## [Requirement]
Rewrite the records below with "Wrap output in" changed to "Enclose output in" wherever it occurs, keeping every other character the same.

## [Material supplied]
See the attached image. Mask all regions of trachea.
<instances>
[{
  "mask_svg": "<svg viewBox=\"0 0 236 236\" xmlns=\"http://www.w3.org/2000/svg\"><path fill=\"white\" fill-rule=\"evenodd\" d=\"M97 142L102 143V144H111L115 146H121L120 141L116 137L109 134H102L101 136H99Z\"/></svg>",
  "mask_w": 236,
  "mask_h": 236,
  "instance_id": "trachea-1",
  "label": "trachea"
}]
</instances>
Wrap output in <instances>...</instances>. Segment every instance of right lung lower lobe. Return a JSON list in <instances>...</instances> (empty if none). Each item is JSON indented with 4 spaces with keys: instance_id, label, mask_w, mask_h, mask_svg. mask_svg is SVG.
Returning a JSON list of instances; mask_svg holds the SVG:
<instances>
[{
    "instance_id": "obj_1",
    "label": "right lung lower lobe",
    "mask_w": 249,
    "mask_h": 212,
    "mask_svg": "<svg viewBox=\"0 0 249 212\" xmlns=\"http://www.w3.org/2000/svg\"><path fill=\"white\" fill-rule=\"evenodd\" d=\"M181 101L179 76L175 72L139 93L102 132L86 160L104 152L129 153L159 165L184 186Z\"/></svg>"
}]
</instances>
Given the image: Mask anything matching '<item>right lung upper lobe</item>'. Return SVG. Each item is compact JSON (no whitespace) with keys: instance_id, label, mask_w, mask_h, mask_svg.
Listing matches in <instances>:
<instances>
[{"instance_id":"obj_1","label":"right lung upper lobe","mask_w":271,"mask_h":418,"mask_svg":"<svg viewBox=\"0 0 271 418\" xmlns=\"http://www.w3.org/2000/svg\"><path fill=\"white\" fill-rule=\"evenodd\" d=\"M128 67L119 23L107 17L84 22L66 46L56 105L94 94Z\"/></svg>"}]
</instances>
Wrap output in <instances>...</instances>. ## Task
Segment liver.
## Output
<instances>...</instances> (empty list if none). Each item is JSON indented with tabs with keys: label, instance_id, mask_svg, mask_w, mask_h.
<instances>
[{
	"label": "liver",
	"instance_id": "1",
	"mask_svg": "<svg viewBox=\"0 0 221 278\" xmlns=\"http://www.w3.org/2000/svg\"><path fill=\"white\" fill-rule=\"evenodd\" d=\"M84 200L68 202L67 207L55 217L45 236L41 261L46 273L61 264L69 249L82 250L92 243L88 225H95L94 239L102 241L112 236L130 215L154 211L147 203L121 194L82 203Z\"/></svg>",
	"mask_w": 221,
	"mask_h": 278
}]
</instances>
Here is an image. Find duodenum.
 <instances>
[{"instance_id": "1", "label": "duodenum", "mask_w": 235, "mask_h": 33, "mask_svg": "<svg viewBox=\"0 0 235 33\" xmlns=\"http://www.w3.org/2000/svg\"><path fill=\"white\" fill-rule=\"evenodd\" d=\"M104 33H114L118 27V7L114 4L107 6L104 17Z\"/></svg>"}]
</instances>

## [Task response]
See the attached image. Mask all regions of trachea.
<instances>
[{
  "mask_svg": "<svg viewBox=\"0 0 236 236\" xmlns=\"http://www.w3.org/2000/svg\"><path fill=\"white\" fill-rule=\"evenodd\" d=\"M97 142L102 143V144H111L115 146H121L120 141L116 137L109 134H102L101 136H99Z\"/></svg>",
  "mask_w": 236,
  "mask_h": 236,
  "instance_id": "trachea-1",
  "label": "trachea"
}]
</instances>
Enclose output in <instances>...</instances>. Segment every instance of right lung lower lobe. Return a JSON list in <instances>...</instances> (empty if none). Each item is JSON indented with 4 spaces with keys: instance_id, label, mask_w, mask_h, mask_svg. mask_svg is SVG.
Returning a JSON list of instances; mask_svg holds the SVG:
<instances>
[{
    "instance_id": "obj_1",
    "label": "right lung lower lobe",
    "mask_w": 249,
    "mask_h": 212,
    "mask_svg": "<svg viewBox=\"0 0 249 212\" xmlns=\"http://www.w3.org/2000/svg\"><path fill=\"white\" fill-rule=\"evenodd\" d=\"M181 101L179 76L175 72L139 93L102 132L86 160L104 152L129 153L159 165L184 186Z\"/></svg>"
}]
</instances>
Given the image: Mask anything matching '<item>right lung upper lobe</item>'. Return SVG. Each item is compact JSON (no whitespace) with keys: instance_id, label, mask_w, mask_h, mask_svg.
Listing matches in <instances>:
<instances>
[{"instance_id":"obj_1","label":"right lung upper lobe","mask_w":271,"mask_h":418,"mask_svg":"<svg viewBox=\"0 0 271 418\" xmlns=\"http://www.w3.org/2000/svg\"><path fill=\"white\" fill-rule=\"evenodd\" d=\"M128 67L119 23L107 17L84 22L66 46L56 105L94 94Z\"/></svg>"}]
</instances>
Enclose output in <instances>...</instances>. ## Task
Segment liver.
## Output
<instances>...</instances> (empty list if none). Each item is JSON indented with tabs with keys: label, instance_id, mask_svg, mask_w, mask_h.
<instances>
[{
	"label": "liver",
	"instance_id": "1",
	"mask_svg": "<svg viewBox=\"0 0 221 278\" xmlns=\"http://www.w3.org/2000/svg\"><path fill=\"white\" fill-rule=\"evenodd\" d=\"M84 200L68 202L67 207L55 217L45 236L41 261L46 273L61 264L69 249L82 250L92 243L88 225H95L94 239L102 241L112 236L130 215L154 211L147 203L121 194L82 203Z\"/></svg>",
	"mask_w": 221,
	"mask_h": 278
}]
</instances>
Here is an image. Find duodenum.
 <instances>
[{"instance_id": "1", "label": "duodenum", "mask_w": 235, "mask_h": 33, "mask_svg": "<svg viewBox=\"0 0 235 33\" xmlns=\"http://www.w3.org/2000/svg\"><path fill=\"white\" fill-rule=\"evenodd\" d=\"M104 33H114L118 27V7L114 4L107 6L104 17Z\"/></svg>"}]
</instances>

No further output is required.